---------- SUPPLIED MATERIAL ----------

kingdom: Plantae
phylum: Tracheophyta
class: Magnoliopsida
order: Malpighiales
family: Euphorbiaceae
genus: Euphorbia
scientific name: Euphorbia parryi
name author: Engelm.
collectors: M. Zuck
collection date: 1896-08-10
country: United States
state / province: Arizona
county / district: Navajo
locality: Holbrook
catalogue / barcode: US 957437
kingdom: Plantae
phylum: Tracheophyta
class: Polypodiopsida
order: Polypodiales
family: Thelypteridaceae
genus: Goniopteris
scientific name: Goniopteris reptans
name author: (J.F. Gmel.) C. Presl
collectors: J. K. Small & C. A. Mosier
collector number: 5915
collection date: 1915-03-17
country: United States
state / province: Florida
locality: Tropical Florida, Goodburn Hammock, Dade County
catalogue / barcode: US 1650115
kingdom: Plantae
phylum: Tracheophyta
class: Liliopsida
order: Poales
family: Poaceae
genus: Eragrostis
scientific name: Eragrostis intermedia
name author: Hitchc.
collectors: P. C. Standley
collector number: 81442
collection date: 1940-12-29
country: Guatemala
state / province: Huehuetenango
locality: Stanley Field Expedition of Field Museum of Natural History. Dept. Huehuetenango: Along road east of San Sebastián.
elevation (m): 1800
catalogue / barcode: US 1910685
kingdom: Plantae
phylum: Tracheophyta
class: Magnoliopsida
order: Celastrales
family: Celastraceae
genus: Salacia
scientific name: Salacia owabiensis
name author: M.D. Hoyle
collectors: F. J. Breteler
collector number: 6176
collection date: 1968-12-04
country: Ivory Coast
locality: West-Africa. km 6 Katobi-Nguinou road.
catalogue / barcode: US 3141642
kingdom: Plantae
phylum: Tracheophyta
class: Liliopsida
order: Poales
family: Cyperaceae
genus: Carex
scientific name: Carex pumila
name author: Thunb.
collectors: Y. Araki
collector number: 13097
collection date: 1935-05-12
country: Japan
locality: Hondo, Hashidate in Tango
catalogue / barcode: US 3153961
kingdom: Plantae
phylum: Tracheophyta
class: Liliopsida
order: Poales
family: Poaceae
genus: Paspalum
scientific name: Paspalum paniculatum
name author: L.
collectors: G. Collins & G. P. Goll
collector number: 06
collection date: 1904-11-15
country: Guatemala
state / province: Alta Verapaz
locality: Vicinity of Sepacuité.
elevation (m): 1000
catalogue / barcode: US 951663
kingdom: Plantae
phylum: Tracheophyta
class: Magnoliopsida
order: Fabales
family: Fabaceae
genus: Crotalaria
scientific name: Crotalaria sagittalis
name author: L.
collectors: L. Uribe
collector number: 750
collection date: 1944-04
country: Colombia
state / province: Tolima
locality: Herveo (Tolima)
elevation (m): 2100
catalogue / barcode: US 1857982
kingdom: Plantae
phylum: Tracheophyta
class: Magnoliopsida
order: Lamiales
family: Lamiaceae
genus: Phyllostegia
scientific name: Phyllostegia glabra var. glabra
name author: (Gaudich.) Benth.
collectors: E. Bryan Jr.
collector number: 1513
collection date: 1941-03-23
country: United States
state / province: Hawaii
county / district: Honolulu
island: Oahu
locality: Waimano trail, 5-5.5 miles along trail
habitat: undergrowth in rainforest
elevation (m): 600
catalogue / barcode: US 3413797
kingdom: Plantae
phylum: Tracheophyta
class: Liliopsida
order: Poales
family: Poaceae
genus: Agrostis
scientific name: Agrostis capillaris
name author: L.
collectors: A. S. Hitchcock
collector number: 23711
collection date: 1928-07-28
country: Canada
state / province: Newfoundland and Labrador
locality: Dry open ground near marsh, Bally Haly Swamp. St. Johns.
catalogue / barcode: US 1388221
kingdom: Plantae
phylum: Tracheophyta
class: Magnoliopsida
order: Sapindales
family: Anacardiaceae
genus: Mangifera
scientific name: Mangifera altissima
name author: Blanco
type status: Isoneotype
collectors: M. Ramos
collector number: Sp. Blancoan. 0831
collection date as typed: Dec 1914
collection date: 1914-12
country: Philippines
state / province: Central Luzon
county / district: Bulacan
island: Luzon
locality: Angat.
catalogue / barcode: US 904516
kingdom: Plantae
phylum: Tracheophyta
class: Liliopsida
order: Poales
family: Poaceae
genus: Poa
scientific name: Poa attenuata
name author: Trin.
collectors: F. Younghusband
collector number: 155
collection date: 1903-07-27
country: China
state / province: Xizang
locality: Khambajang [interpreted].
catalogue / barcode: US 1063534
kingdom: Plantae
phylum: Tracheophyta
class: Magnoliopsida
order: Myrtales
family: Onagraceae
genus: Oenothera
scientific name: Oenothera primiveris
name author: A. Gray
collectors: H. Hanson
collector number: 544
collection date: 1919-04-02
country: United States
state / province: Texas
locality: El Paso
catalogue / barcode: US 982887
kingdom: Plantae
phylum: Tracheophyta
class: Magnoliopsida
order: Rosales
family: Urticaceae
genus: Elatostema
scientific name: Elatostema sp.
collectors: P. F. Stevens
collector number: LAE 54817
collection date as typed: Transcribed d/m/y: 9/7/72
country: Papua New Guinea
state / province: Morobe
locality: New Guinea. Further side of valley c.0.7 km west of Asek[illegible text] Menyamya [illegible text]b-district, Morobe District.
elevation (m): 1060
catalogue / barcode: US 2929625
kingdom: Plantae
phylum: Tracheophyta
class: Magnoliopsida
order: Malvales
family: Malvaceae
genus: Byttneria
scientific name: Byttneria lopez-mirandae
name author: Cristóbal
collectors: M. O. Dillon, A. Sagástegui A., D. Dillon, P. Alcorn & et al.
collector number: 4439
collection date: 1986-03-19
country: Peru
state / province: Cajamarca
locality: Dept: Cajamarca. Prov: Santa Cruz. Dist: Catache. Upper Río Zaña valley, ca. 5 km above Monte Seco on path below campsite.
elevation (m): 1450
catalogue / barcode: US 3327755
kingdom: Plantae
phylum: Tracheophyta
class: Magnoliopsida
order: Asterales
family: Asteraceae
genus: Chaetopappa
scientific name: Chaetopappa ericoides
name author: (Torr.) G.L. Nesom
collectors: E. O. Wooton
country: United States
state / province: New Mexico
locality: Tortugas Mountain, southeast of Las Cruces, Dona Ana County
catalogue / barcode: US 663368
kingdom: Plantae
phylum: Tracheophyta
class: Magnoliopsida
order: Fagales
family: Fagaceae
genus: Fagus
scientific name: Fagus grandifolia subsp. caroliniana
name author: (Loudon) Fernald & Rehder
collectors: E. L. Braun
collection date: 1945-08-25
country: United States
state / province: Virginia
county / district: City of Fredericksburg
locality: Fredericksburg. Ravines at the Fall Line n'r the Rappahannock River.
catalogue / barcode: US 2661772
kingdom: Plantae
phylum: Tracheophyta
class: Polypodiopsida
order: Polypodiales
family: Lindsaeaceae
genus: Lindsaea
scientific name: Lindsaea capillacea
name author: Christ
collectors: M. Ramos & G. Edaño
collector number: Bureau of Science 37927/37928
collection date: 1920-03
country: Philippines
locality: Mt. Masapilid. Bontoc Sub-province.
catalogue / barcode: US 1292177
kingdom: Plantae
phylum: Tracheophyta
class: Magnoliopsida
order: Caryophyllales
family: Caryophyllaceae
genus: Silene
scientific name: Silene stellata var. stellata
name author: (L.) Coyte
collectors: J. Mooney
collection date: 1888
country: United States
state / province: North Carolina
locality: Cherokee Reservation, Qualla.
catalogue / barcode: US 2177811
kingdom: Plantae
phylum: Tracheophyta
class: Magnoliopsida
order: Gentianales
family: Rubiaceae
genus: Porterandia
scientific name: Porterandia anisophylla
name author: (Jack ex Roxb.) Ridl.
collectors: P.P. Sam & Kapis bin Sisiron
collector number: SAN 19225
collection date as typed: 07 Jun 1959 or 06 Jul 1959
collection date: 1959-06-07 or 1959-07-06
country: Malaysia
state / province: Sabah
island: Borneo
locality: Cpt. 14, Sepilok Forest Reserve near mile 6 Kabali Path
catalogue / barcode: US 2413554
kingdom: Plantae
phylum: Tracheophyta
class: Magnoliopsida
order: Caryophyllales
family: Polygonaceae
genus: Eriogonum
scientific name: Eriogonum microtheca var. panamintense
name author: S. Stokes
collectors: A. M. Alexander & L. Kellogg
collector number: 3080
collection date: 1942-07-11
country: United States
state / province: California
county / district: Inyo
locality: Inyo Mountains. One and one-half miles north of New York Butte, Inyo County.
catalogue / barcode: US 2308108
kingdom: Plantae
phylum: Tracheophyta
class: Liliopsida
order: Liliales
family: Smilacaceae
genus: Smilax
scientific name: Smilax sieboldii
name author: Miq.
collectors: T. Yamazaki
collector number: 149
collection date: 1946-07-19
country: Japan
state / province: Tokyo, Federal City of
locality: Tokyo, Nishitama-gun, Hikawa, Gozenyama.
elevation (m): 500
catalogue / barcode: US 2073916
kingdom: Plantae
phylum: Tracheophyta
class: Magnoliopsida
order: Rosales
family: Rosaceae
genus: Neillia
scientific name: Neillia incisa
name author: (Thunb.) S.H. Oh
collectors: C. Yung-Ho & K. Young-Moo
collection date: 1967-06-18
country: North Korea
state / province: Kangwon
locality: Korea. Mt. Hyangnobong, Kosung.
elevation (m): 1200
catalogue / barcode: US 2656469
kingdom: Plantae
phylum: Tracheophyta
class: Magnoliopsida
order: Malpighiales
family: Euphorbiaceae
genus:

----------

> [TASK TO COMPLETE] Repeat the lines of the entries above, starting with the line with "collector number: 1513" and going on through the line with "state / province: Newfoundland and Labrador".

> [EXERCISE RESULT]
collector number: 1513
collection date: 1941-03-23
country: United States
state / province: Hawaii
county / district: Honolulu
island: Oahu
locality: Waimano trail, 5-5.5 miles along trail
habitat: undergrowth in rainforest
elevation (m): 600
catalogue / barcode: US 3413797
kingdom: Plantae
phylum: Tracheophyta
class: Liliopsida
order: Poales
family: Poaceae
genus: Agrostis
scientific name: Agrostis capillaris
name author: L.
collectors: A. S. Hitchcock
collector number: 23711
collection date: 1928-07-28
country: Canada
state / province: Newfoundland and Labrador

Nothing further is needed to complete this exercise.